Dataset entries

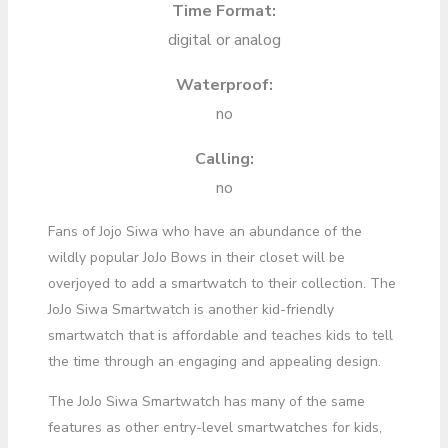
Time Format:
digital or analog
Waterproof:
no
Calling:
no
Fans of Jojo Siwa who have an abundance of the
wildly popular JoJo Bows in their closet will be
overjoyed to add a smartwatch to their collection. The
JoJo Siwa Smartwatch is another kid-friendly
smartwatch that is affordable and teaches kids to tell
the time through an engaging and appealing design.
The JoJo Siwa Smartwatch has many of the same
features as other entry-level smartwatches for kids,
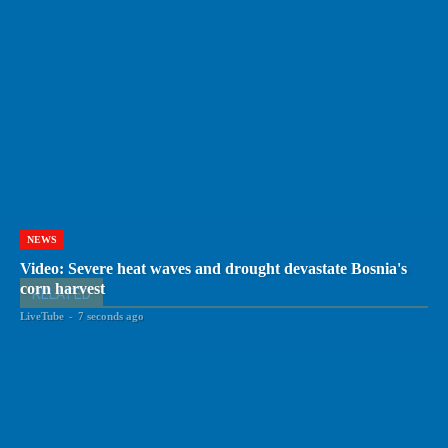
NEWS
Video: Severe heat waves and drought devastate Bosnia's
corn harvest
RELATED
LiveTube
-
7 seconds ago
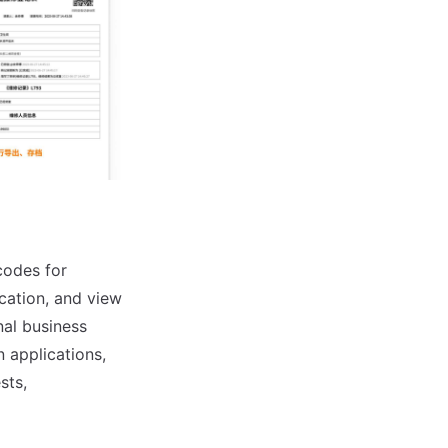
codes for
ication, and view
nal business
n applications,
sts,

• **INSTRUCTION**
Copy out every line of the records word for word, leaving out the pictures.

• **SOLUTION TO THIS EXERCISE**
Time Format:
digital or analog
Waterproof:
no
Calling:
no
Fans of Jojo Siwa who have an abundance of the
wildly popular JoJo Bows in their closet will be
overjoyed to add a smartwatch to their collection. The
JoJo Siwa Smartwatch is another kid-friendly
smartwatch that is affordable and teaches kids to tell
the time through an engaging and appealing design.
The JoJo Siwa Smartwatch has many of the same
features as other entry-level smartwatches for kids,
NEWS
Video: Severe heat waves and drought devastate Bosnia's
corn harvest
RELATED
LiveTube
-
7 seconds ago
codes for
ication, and view
nal business
n applications,
sts,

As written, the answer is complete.